Fabrication & Assembly:
The board was manufactured by JLCPCB. After receiving the PCB along with parts from Digi-Key and Adafruit, I soldered all the components onto the board by hand. I didn’t have flux in my solder at the time, which made the soldering process significantly more difficult.
Firmware:
I used the Teensyduino add-on for the Arduino IDE to program the PCB. I began by initializing all the sensors using pre-installed libraries available in the Arduino environment. To keep the code organized, I implemented a simple state machine. I wrote functions to calculate velocity and used a Kalman filter to combine data from the accelerometer and gyroscope for accurate angle estimation. Additionally, I implemented basic SD card logging to record flight data for post-flight analysis.
Challenges:
The main challenge I faced was calculating the angle from the MPU6050. At first, I tried calculating the angle manually using only the accelerometer. However, whenever the PCB was moved or subjected to g-forces, the angles would spike dramatically, sometimes jumping to over 2000 degrees. This was a problem, since the rocket would be experiencing g-forces during flight. I then switched to using just the gyroscope, but over time the angles drifted significantly, making them unreliable. Finally, I implemented a Kalman filter, which combines data from both the accelerometer and gyroscope to produce a more stable angle. This solved both problems as it removed gyroscope drift and improving accuracy under g-forces. The angle still spikes briefly during the transition into g-forces, but once stabilized, it remains accurate. This is because the accelerometer computes angles based on acceleration vectors, and under sustained g’s, these vectors form a triangle similar to the one formed at rest. So, after the initial spike, the angle returns to a correct value even while under acceleration.
Tools & Technologies:
Fusion 360, Sensor fusion, Teensy 4.0, I2C protocol, PCB creation, state machines, soldering, Arduino IDE
Outcome:
While the PCB has not yet been tested in a launched rocket, I have conducted numerous bench tests and confirmed its functionality across all systems.

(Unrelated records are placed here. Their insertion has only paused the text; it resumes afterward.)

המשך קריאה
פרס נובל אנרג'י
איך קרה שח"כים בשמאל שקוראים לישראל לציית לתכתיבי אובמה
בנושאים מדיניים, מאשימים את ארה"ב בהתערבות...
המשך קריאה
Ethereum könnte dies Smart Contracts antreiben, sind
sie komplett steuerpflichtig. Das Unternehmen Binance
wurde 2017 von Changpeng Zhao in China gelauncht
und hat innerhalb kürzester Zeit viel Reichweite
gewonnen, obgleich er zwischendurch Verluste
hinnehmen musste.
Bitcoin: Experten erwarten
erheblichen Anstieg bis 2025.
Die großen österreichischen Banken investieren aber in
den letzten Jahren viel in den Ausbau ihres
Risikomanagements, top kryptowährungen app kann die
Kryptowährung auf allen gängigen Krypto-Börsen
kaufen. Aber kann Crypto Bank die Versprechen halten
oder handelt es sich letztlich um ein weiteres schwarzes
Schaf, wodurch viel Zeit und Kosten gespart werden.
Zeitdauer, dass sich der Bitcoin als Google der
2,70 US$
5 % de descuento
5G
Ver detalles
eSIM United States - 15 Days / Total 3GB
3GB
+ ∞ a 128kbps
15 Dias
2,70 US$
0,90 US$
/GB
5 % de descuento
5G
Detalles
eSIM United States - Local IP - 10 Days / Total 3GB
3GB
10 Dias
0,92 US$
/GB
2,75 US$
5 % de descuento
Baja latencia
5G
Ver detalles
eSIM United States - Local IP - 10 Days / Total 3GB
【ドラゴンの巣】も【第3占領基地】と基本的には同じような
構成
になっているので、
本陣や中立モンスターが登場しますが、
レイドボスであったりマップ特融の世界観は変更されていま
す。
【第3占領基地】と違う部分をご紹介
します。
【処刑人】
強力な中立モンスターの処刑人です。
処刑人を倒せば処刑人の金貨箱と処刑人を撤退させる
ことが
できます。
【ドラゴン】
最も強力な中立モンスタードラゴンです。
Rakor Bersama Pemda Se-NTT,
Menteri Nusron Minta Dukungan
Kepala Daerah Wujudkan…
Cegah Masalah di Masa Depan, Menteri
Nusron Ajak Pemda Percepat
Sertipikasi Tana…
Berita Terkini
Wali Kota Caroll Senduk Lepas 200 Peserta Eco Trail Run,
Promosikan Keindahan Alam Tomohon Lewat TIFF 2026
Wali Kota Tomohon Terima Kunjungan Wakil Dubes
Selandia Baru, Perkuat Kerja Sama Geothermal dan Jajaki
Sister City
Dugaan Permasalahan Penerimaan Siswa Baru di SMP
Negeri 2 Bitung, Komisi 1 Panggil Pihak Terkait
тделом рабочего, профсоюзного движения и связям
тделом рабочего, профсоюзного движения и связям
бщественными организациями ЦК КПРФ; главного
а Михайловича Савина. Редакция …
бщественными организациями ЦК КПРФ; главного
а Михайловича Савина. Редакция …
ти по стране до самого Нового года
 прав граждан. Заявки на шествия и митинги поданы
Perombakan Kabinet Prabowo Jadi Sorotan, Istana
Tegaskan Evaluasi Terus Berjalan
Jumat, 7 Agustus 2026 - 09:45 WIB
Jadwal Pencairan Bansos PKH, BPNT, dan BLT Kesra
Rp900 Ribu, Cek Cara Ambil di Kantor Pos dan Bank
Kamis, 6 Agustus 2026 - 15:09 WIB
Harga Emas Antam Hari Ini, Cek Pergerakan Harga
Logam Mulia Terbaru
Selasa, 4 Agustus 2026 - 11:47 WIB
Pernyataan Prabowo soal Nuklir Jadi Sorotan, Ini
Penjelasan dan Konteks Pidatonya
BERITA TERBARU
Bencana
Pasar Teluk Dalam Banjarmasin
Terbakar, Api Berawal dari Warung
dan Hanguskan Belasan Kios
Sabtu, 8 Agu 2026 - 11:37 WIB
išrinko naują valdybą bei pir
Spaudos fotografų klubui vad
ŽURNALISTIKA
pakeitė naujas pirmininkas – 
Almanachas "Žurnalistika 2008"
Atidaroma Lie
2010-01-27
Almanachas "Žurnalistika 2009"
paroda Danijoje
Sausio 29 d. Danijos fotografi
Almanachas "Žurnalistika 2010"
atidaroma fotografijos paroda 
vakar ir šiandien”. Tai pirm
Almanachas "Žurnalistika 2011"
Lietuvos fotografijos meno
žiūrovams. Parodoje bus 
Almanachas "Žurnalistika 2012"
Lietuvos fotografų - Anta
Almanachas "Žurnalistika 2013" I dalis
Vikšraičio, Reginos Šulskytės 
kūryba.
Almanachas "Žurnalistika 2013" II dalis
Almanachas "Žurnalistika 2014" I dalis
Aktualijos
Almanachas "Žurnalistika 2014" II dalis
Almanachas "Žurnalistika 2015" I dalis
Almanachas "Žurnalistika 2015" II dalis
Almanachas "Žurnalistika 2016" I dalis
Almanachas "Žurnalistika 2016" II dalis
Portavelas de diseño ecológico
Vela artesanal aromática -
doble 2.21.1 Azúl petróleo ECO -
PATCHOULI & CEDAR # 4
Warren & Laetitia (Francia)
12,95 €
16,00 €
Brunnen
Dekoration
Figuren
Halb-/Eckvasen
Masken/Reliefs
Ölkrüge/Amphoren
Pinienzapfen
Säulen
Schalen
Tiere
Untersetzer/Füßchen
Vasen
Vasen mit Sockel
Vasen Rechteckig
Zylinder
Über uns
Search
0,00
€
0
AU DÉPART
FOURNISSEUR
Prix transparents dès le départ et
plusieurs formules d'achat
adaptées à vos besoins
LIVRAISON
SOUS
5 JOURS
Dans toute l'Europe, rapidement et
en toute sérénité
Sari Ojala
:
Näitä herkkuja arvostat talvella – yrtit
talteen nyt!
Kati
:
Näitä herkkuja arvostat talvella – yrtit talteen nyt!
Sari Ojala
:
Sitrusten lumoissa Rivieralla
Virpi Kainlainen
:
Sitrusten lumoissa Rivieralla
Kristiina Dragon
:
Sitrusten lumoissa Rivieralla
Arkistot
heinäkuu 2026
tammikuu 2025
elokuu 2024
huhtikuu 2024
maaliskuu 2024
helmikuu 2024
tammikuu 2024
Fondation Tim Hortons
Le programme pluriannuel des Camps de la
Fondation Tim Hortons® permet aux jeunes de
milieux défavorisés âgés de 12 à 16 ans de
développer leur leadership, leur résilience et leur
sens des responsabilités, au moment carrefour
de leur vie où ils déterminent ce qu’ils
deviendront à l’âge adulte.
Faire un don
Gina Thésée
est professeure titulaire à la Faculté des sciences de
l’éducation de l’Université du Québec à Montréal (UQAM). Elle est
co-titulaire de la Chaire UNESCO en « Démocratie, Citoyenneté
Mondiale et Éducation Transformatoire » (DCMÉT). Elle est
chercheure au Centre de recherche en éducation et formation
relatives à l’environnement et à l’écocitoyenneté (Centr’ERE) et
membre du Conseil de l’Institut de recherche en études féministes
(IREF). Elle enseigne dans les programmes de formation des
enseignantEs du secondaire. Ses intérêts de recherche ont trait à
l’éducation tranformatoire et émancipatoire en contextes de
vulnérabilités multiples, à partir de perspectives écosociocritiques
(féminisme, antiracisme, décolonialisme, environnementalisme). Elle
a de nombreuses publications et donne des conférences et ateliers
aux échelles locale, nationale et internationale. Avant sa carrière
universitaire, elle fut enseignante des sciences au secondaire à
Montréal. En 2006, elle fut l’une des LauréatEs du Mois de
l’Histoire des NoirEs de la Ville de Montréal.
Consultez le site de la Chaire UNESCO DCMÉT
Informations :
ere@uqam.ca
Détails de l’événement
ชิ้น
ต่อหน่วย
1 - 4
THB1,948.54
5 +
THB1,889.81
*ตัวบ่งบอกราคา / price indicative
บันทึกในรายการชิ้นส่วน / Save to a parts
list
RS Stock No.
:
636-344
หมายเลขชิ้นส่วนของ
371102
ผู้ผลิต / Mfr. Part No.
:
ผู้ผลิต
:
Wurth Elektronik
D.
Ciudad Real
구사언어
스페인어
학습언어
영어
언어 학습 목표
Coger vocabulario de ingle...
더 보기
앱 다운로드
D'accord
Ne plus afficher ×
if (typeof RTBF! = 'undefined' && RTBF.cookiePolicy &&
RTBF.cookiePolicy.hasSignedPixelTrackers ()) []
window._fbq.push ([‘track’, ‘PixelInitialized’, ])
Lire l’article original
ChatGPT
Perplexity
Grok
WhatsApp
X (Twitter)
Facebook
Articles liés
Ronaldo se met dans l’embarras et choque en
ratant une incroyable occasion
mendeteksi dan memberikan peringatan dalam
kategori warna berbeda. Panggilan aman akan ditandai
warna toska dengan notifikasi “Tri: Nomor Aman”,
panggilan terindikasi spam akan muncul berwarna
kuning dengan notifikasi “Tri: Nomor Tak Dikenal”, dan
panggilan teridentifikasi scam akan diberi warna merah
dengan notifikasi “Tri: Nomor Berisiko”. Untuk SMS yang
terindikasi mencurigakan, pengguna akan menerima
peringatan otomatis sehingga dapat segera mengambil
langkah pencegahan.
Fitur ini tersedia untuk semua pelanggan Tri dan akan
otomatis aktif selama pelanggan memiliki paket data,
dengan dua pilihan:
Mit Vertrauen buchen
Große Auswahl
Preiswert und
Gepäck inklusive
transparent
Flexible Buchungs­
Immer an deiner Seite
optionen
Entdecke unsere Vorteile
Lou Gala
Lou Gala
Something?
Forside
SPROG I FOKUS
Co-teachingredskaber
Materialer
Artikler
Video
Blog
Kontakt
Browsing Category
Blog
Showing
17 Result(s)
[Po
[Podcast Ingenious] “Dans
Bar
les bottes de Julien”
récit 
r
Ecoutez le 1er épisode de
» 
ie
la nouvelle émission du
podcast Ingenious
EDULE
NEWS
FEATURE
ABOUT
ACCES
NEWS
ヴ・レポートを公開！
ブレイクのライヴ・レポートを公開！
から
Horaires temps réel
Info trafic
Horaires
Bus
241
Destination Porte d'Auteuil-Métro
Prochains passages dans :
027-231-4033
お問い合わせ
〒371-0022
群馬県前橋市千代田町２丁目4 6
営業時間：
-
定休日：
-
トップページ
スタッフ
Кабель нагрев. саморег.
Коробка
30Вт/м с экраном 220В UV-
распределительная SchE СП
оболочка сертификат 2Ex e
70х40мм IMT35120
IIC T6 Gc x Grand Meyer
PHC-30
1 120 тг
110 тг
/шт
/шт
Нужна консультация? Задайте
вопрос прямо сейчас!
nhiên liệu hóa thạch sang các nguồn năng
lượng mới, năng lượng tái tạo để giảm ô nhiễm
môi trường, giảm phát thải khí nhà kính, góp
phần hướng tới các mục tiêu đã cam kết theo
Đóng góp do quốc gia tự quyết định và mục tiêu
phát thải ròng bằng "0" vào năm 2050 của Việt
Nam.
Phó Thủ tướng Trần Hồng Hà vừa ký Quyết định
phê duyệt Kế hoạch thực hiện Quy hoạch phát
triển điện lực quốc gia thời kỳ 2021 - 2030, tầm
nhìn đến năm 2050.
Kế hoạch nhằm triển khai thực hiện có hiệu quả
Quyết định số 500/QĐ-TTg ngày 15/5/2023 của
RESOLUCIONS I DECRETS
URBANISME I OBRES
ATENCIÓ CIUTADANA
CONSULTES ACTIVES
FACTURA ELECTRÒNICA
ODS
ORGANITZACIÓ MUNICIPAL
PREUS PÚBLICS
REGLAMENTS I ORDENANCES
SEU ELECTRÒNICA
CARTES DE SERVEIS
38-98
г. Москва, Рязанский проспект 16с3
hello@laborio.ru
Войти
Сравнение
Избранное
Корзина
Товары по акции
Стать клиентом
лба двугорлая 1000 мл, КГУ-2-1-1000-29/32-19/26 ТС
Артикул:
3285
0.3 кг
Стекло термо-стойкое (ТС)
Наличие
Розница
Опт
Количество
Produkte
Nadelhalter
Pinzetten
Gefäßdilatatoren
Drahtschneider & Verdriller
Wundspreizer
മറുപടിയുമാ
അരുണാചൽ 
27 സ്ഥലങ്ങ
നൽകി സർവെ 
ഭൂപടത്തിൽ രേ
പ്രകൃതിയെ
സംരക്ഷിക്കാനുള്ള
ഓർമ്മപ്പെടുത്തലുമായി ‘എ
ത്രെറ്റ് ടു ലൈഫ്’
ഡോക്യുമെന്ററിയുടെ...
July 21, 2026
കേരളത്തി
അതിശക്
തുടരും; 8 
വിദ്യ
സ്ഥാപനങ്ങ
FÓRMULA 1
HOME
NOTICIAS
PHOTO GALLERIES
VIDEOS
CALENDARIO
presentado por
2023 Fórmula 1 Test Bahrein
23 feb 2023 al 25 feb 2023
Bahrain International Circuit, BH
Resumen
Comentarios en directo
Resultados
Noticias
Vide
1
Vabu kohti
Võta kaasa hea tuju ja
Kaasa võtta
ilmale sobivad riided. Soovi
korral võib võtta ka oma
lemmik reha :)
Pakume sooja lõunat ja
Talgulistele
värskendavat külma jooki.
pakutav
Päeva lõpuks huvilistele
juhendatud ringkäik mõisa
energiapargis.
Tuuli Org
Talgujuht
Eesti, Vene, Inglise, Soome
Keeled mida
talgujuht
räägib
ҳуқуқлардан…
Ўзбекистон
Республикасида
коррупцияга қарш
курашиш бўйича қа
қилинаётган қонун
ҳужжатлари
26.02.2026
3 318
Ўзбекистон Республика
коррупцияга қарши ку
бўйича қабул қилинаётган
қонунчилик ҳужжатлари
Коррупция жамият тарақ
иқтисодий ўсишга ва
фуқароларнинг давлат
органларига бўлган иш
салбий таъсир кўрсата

Based on these results, I am confident that it will perform as expected when integrated into our larger rocket project and contribute to a successful flight.
Reflection:
This project has been the most valuable and educational one I have worked on so far. It has given me a solid understanding of designing custom electronics tailored to specific purposes, and strengthened my skills in both hardware and software development.